Task objective:
Search the material below for the string "right". Return every line that holds it.

Records for processing:
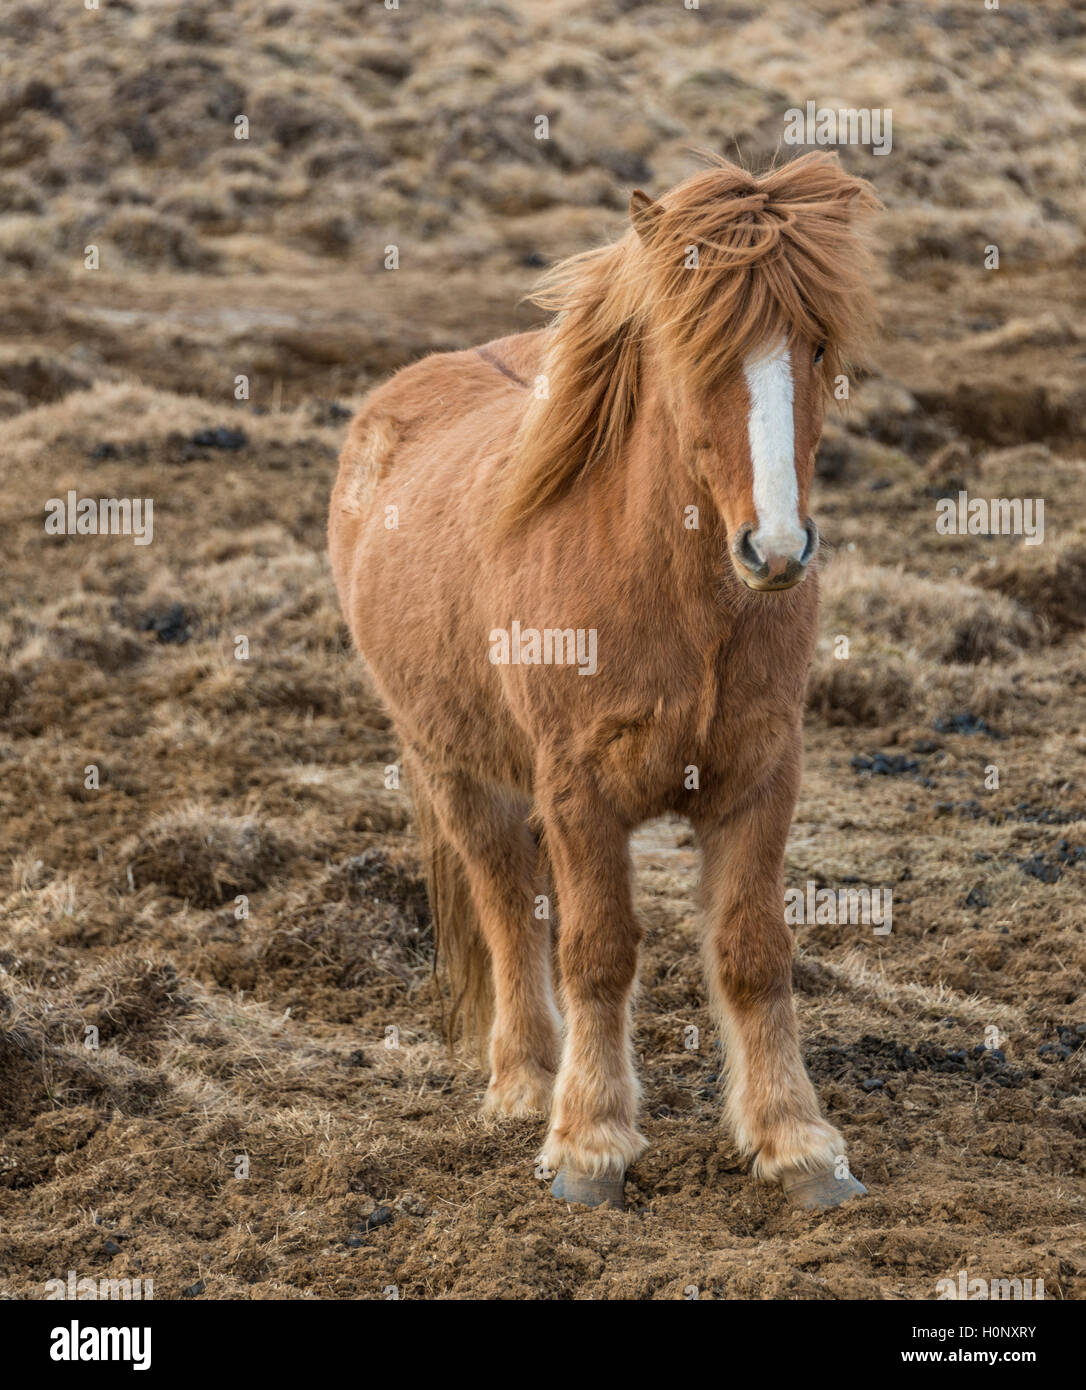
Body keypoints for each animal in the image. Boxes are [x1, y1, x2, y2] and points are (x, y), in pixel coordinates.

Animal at [329, 152, 880, 1210]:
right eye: (692, 351)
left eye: (819, 344)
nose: (776, 549)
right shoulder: (579, 789)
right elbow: (596, 953)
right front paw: (588, 1144)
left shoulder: (761, 776)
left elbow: (754, 952)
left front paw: (798, 1143)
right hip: (456, 767)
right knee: (508, 906)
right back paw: (523, 1082)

Response to this exercise:
right eye: (692, 351)
right shoulder: (579, 789)
right elbow: (596, 953)
right front paw: (588, 1144)
right hip: (456, 767)
right knee: (508, 906)
right back paw: (523, 1082)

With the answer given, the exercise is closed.